The True Explanation of Closing Costs

1000 500 Sam Radbil

Closing costs are often misunderstood. New home buyers often have a lot of questions like:

  • Where do they come from?
  • Who receives the money?
  • Who pays them — seller or buyer?
  • Is there really a no closing cost loan?

Investopedia tells us that,

“Closing costs occur when the title of the property is transferred from the seller to the buyer. The total dollar amount of closing costs depends on where the property is being sold and the value of the property being transferred. Homebuyers typically pay between 2% to 5% of the purchase price but closing costs may be paid by either the seller or the buyer.”

That’s somewhat helpful, but let’s look at a number of these costs, address them, and then ascertain who might pay them. Also, remember that our cost estimates are truly only estimates. You could find even wider fee ranges than we show below:

Appraisal fee ($300-$700)

Lenders will not offer you a loan until an independent third party has valued your property. If the appraisal comes in lower than the property purchase price, the bank will usually not lend the money. During the 2008 financial crisis, many blamed appraisers for artificially inflating real estate values as they were sometimes kicked back fees by banks or agents. This is highly illegal, however, and lenders today carefully vet each individual home appraisal. The buyer usually pays for the appraisal.

Home inspection ($300-$500)

According to NewsDay:

“A good home inspection can uncover repair and/or condition issues not readily apparent to the buyer. If the inspection turns up issues, the buyer can attempt to renegotiate the deal, and if the inspections was performed within the sales contract time limits, a troublesome inspection report can allow the buyer to back out of the sales contract. Buyers usually pay for this and it’s worth it.”

Application fee (varies)

Some lenders charge this but sometimes buyers can ask for a waiver.

Attorney’s fee (varies)

This can be a catch-all charge since many lenders have in-house lawyers. You can try to negotiate this out or convince the seller to pay for it.

Prepaid interest (based on loan amount)

Mortgage interest is typically paid in arrears. This means that you pay for interest accrued in March on April first. Interest accrues from the minute the loan closes, and your first payment usually isn’t due for about a month. Therefore, at closing, you are charged for the interest that is due from the closing date until your first payment. The buyer pays this. 

Origination fee (about 0.5% of loan amount)

This is simply a way for lenders to make more money by charging a small percentage of the loan to in effect make the loan to you. A half percent can be a lot of money–$2500 on a $500,000 loan, so try to get your lender to waive this.

Discount points (One point costs 1% of the loan amount)

We like Bank of America’s explanation:

“Mortgage points, also known as discount points, are fees paid directly to the lender at closing in exchange for a reduced interest rate. This is also called “buying down the rate,” which can lower your monthly mortgage payments. One point costs 1 percent of your mortgage amount (or $1,000 for every $100,000). Essentially, you pay some interest up front in exchange for a lower interest rate over the life of your loan.”

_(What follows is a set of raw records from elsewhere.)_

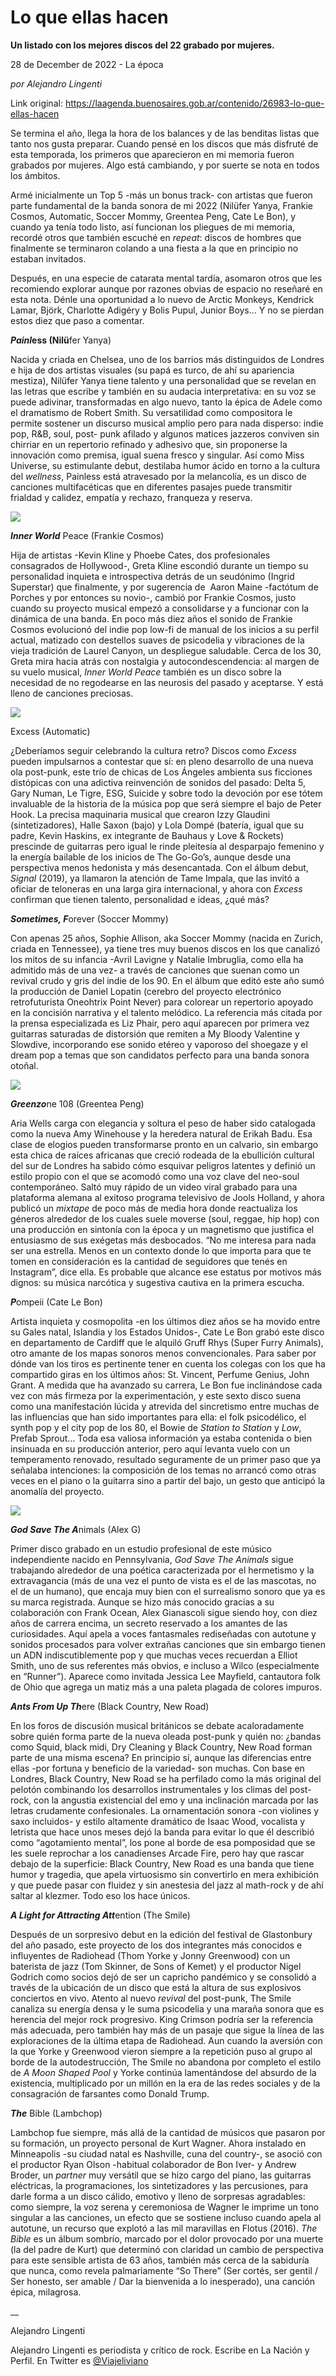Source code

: # Lo que ellas hacen

**Un listado con los mejores discos del 22 grabado por mujeres.**

28 de December de 2022 - La época

_por Alejandro Lingenti_

Link original: https://laagenda.buenosaires.gob.ar/contenido/26983-lo-que-ellas-hacen



Se termina el año, llega la hora de los balances y de las benditas listas que tanto nos gusta preparar. Cuando pensé en los discos que más disfruté de esta temporada, los primeros que aparecieron en mi memoria fueron grabados por mujeres. Algo está cambiando, y por suerte se nota en todos los ámbitos.




Armé inicialmente un Top 5 -más un bonus track- con artistas que fueron parte fundamental de la banda sonora de mi 2022 (Nilüfer Yanya, Frankie Cosmos, Automatic, Soccer Mommy, Greentea Peng, Cate Le Bon), y cuando ya tenía todo listo, así funcionan los pliegues de mi memoria, recordé otros que también escuché en *repeat*: discos de hombres que finalmente se terminaron colando a una fiesta a la que en principio no estaban invitados.




Después, en una especie de catarata mental tardía, asomaron otros que les recomiendo explorar aunque por razones obvias de espacio no reseñaré en esta nota. Dénle una oportunidad a lo nuevo de Arctic Monkeys, Kendrick Lamar, Björk, Charlotte Adigéry y Bolis Pupul, Junior Boys… Y no se pierdan estos diez que paso a comentar.




*****Painl***ess (Nilü**fer Yanya)




Nacida y criada en Chelsea, uno de los barrios más distinguidos de Londres e hija de dos artistas visuales (su papá es turco, de ahí su apariencia mestiza), Nilüfer Yanya tiene talento y una personalidad que se revelan en las letras que escribe y también en su audacia interpretativa: en su voz se puede adivinar, transformadas en algo nuevo, tanto la épica de Adele como el dramatismo de Robert Smith. Su versatilidad como compositora le permite sostener un discurso musical amplio pero para nada disperso: indie pop, R&B, soul, post- punk afilado y algunos matices jazzeros conviven sin chirriar en un repertorio refinado y adhesivo que, sin proponerse la innovación como premisa, igual suena fresco y singular. Así como Miss Universe, su estimulante debut, destilaba humor ácido en torno a la cultura del *wellness*, Painless está atravesado por la melancolía, es un disco de canciones multifacéticas que en diferentes pasajes puede transmitir frialdad y calidez, empatía y rechazo, franqueza y reserva.




[![](https://img.youtube.com/vi/xCS-OjkR9RA/0.jpg)](https://www.youtube.com/watch?v=xCS-OjkR9RA)




*****Inner World***** Peace (Frankie Cosmos)




Hija de artistas -Kevin Kline y Phoebe Cates, dos profesionales consagrados de Hollywood-, Greta Kline escondió durante un tiempo su personalidad inquieta e introspectiva detrás de un seudónimo (Ingrid Superstar) que finalmente, y por sugerencia de  Aaron Maine -factótum de Porches y por entonces su novio-, cambió por Frankie Cosmos, justo cuando su proyecto musical empezó a consolidarse y a funcionar con la dinámica de una banda. En poco más diez años el sonido de Frankie Cosmos evolucionó del indie pop low-fi de manual de los inicios a su perfil actual, matizado con destellos suaves de psicodelia y vibraciones de la vieja tradición de Laurel Canyon, un despliegue saludable. Cerca de los 30, Greta mira hacia atrás con nostalgia y autocondescendencia: al margen de su vuelo musical, *Inner World Peace* también es un disco sobre la necesidad de no regodearse en las neurosis del pasado y aceptarse. Y está lleno de canciones preciosas.




[![](https://img.youtube.com/vi/7kqz3JlPQCM/0.jpg)](https://www.youtube.com/watch?v=7kqz3JlPQCM)




Excess (Automatic)




¿Deberíamos seguir celebrando la cultura retro? Discos como *Excess* pueden impulsarnos a contestar que sí: en pleno desarrollo de una nueva ola post-punk, este trío de chicas de Los Ángeles ambienta sus ficciones distópicas con una adictiva reinvención de sonidos del pasado: Delta 5, Gary Numan, Le Tigre, ESG, Suicide y sobre todo la devoción por ese tótem invaluable de la historia de la música pop que será siempre el bajo de Peter Hook. La precisa maquinaria musical que crearon Izzy Glaudini (sintetizadores), Halle Saxon (bajo) y Lola Dompé (batería, igual que su padre, Kevin Haskins, ex integrante de Bauhaus y Love & Rockets) prescinde de guitarras pero igual le rinde pleitesía al desparpajo femenino y la energía bailable de los inicios de The Go-Go’s, aunque desde una perspectiva menos hedonista y más desencantada. Con el álbum debut, *Signal* (2019), ya llamaron la atención de Tame Impala, que las invitó a oficiar de teloneras en una larga gira internacional, y ahora con *Excess* confirman que tienen talento, personalidad e ideas, ¿qué más?




*****Sometimes, F*****orever (Soccer Mommy)




Con apenas 25 años, Sophie Allison, aka Soccer Mommy (nacida en Zurich, criada en Tennessee), ya tiene tres muy buenos discos en los que canalizó los mitos de su infancia -Avril Lavigne y Natalie Imbruglia, como ella ha admitido más de una vez- a través de canciones que suenan como un revival crudo y gris del indie de los 90. En el álbum que editó este año sumó la producción de Daniel Lopatin (cerebro del proyecto electrónico retrofuturista Oneohtrix Point Never) para colorear un repertorio apoyado en la concisión narrativa y el talento melódico. La referencia más citada por la prensa especializada es Liz Phair, pero aquí aparecen por primera vez guitarras saturadas de distorsión que remiten a My Bloody Valentine y Slowdive, incorporando ese sonido etéreo y vaporoso del shoegaze y el dream pop a temas que son candidatos perfecto para una banda sonora otoñal.




[![](https://img.youtube.com/vi/I1xOoqD8jkI/0.jpg)](https://www.youtube.com/watch?v=I1xOoqD8jkI)




*****Greenzo*****ne 108 (Greentea Peng)




Aria Wells carga con elegancia y soltura el peso de haber sido catalogada como la nueva Amy Winehouse y la heredera natural de Erikah Badu. Esa clase de elogios pueden transformarse pronto en un calvario, sin embargo esta chica de raíces africanas que creció rodeada de la ebullición cultural del sur de Londres ha sabido cómo esquivar peligros latentes y definió un estilo propio con el que se acomodó como una voz clave del neo-soul contemporáneo. Saltó muy rápido de un video viral grabado para una plataforma alemana al exitoso programa televisivo de Jools Holland, y ahora publicó un *mixtape* de poco más de media hora donde reactualiza los géneros alrededor de los cuales suele moverse (soul, reggae, hip hop) con una producción en sintonía con la época y un magnetismo que justifica el entusiasmo de sus exégetas más desbocados. “No me interesa para nada ser una estrella. Menos en un contexto donde lo que importa para que te tomen en consideración es la cantidad de seguidores que tenés en Instagram”, dice ella. Es probable que alcance ese estatus por motivos más dignos: su música narcótica y sugestiva cautiva en la primera escucha.




*****P*****ompeii (Cate Le Bon)




Artista inquieta y cosmopolita -en los últimos diez años se ha movido entre su Gales natal, Islandia y los Estados Unidos-, Cate Le Bon grabó este disco en departamento de Cardiff que le alquiló Gruff Rhys (Super Furry Animals), otro amante de los mapas sonoros menos convencionales. Para saber por dónde van los tiros es pertinente tener en cuenta los colegas con los que ha compartido giras en los últimos años: St. Vincent, Perfume Genius, John Grant. A medida que ha avanzado su carrera, Le Bon fue inclinándose cada vez con más firmeza por la experimentación, y este sexto disco suena como una manifestación lúcida y atrevida del sincretismo entre muchas de las influencias que han sido importantes para ella: el folk psicodélico, el synth pop y el city pop de los 80, el Bowie de *Station to Station* y *Low*, Prefab Sprout… Toda esa valiosa información ya estaba contenida o bien insinuada en su producción anterior, pero aquí levanta vuelo con un temperamento renovado, resultado seguramente de un primer paso que ya señalaba intenciones: la composición de los temas no arrancó como otras veces en el piano o la guitarra sino a partir del bajo, un gesto que anticipó la anomalía del proyecto.




[![](https://img.youtube.com/vi/M6a7WeVYnSs/0.jpg)](https://www.youtube.com/watch?v=M6a7WeVYnSs)




*****God Save The A*****nimals (Alex G)




Primer disco grabado en un estudio profesional de este músico independiente nacido en Pennsylvania, *God Save The Animals* sigue trabajando alrededor de una poética caracterizada por el hermetismo y la extravagancia (más de una vez el punto de vista es el de las mascotas, no el de un humano), que encaja muy bien con el surrealismo sonoro que ya es su marca registrada. Aunque se hizo más conocido gracias a su colaboración con Frank Ocean, Alex Gianascoli sigue siendo hoy, con diez años de carrera encima, un secreto reservado a los amantes de las curiosidades. Aquí apela a voces fantasmales rediseñadas con autotune y sonidos procesados para volver extrañas canciones que sin embargo tienen un ADN indiscutiblemente pop y que muchas veces recuerdan a Elliot Smith, uno de sus referentes más obvios, e incluso a Wilco (especialmente en “Runner”). Aparece como invitada Jessica Lee Mayfield, cantautora folk de Ohio que agrega un matiz más a una paleta plagada de colores impuros.




***Ants From Up Th***ere (Black Country, New Road)




En los foros de discusión musical británicos se debate acaloradamente sobre quién forma parte de la nueva oleada post-punk y quién no: ¿bandas como Squid, black midi, Dry Cleaning y Black Country, New Road forman parte de una misma escena? En principio sí, aunque las diferencias entre ellas -por fortuna y beneficio de la variedad- son muchas. Con base en Londres, Black Country, New Road se ha perfilado como la más original del pelotón combinando los desarrollos instrumentales y los climas del post-rock, con la angustia existencial del emo y una inclinación marcada por las letras crudamente confesionales. La ornamentación sonora -con violines y saxo incluidos- y estilo altamente dramático de Isaac Wood, vocalista y letrista que hace unos meses dejó la banda para evitar lo que él describió como “agotamiento mental”, los pone al borde de esa pomposidad que se les suele reprochar a los canadienses Arcade Fire, pero hay que rascar debajo de la superficie: Black Country, New Road es una banda que tiene humor y tragedia, que apela virtuosismo sin convertirlo en mera exhibición y que puede pasar con fluidez y sin anestesia del jazz al math-rock y de ahí saltar al klezmer. Todo eso los hace únicos.




*****A Light for Attracting Att*****ention (The Smile)




Después de un sorpresivo debut en la edición del festival de Glastonbury del año pasado, este proyecto de los dos integrantes más conocidos e influyentes de Radiohead (Thom Yorke y Jonny Greenwood) con un baterista de jazz (Tom Skinner, de Sons of Kemet) y el productor Nigel Godrich como socios dejó de ser un capricho pandémico y se consolidó a través de la ubicación de un disco que está la altura de sus explosivos conciertos en vivo. Atento al nuevo *revival* del post-punk, The Smile canaliza su energía densa y le suma psicodelia y una maraña sonora que es herencia del mejor rock progresivo. King Crimson podría ser la referencia más adecuada, pero también hay más de un pasaje que sigue la línea de las exploraciones de la última etapa de Radiohead. Aun cuando la aversión con la que Yorke y Greenwood vieron siempre a la repetición puso al grupo al borde de la autodestrucción, The Smile no abandona por completo el estilo de *A Moon Shaped Pool* y Yorke continúa lamentándose del absurdo de la existencia, multiplicado por un millón en la era de las redes sociales y de la consagración de farsantes como Donald Trump.




*****The***** Bible (Lambchop)




Lambchop fue siempre, más allá de la cantidad de músicos que pasaron por su formación, un proyecto personal de Kurt Wagner. Ahora instalado en Minneapolis -su ciudad natal es Nashville, cuna del country-, se asoció con el productor Ryan Olson -habitual colaborador de Bon Iver- y Andrew Broder, un *partner* muy versátil que se hizo cargo del piano, las guitarras eléctricas, la programaciones, los sintetizadores y las percusiones, para darle forma a un disco cálido, emotivo y lleno de sorpresas agradables: como siempre, la voz serena y ceremoniosa de Wagner le imprime un tono singular a las canciones, un efecto que se sostiene incluso cuando apela al autotune, un recurso que explotó a las mil maravillas en Flotus (2016). *The Bible* es un álbum sombrío, marcado por el dolor provocado por una muerte (la del padre de Kurt) que determinó con claridad un cambio de perspectiva para este sensible artista de 63 años, también más cerca de la sabiduría que nunca, como revela palmariamente “So There” (Ser cortés, ser gentil / Ser honesto, ser amable / Dar la bienvenida a lo inesperado), una canción épica, milagrosa.




\_\_




Alejandro Lingenti




Alejandro Lingenti es periodista y crítico de rock. Escribe en La Nación y Perfil. En Twitter es [@Viajeliviano](https://twitter.com/viajeliviano)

If you don’t want to buy down the interest rate, you won’t incur this cost.

Mortgage broker fee (0.50% to 2.75%)

Buyers sometimes use a mortgage broker because these agencies can shop the loan to multiple lenders. Only one application is needed, and the broker’s staff will babysit the transaction all the way to closing. Mortgage brokers will tell you upfront what the cost of their services will be. This is definitely buyer-paid.

Mortgage insurance application fee (varies)

Private mortgage insurance is required for some loans and loan amounts, but we don’t like this fee and urge you to ask whomever is demanding to waive it.

Property taxes (two months’ worth at least)

Most lenders will not allow your property taxes to go unpaid, so they take upfront money from you and put it in escrow so that they have control of tax payments. You have to advance them money at closing to start your escrow fund. Usually no way out of this one.

Homeowners insurance (depends on home value and location)

This is another item that lenders do not want to see unpaid, so you’ll have to escrow this money also.

Title Policy

There can be two necessary title polices—one for the seller and one for the buyer. You can negotiate who will pay for what.

There are other closing costs that you may discover, and prudent buyers will mentally set aside three percent of the total sales price for closing costs. If you are buying during a down economy in a buyer’s market, you can ask the seller to pay many of these costs and you may be successful.

If you are in a seller’s market, you can sometimes get your lender to add these costs on the back end of the loan. Either way, when your title company presents you that all-important page that lists all of the closing costs along with the net-to-seller proceeds, make sure you carefully scrutinize that list.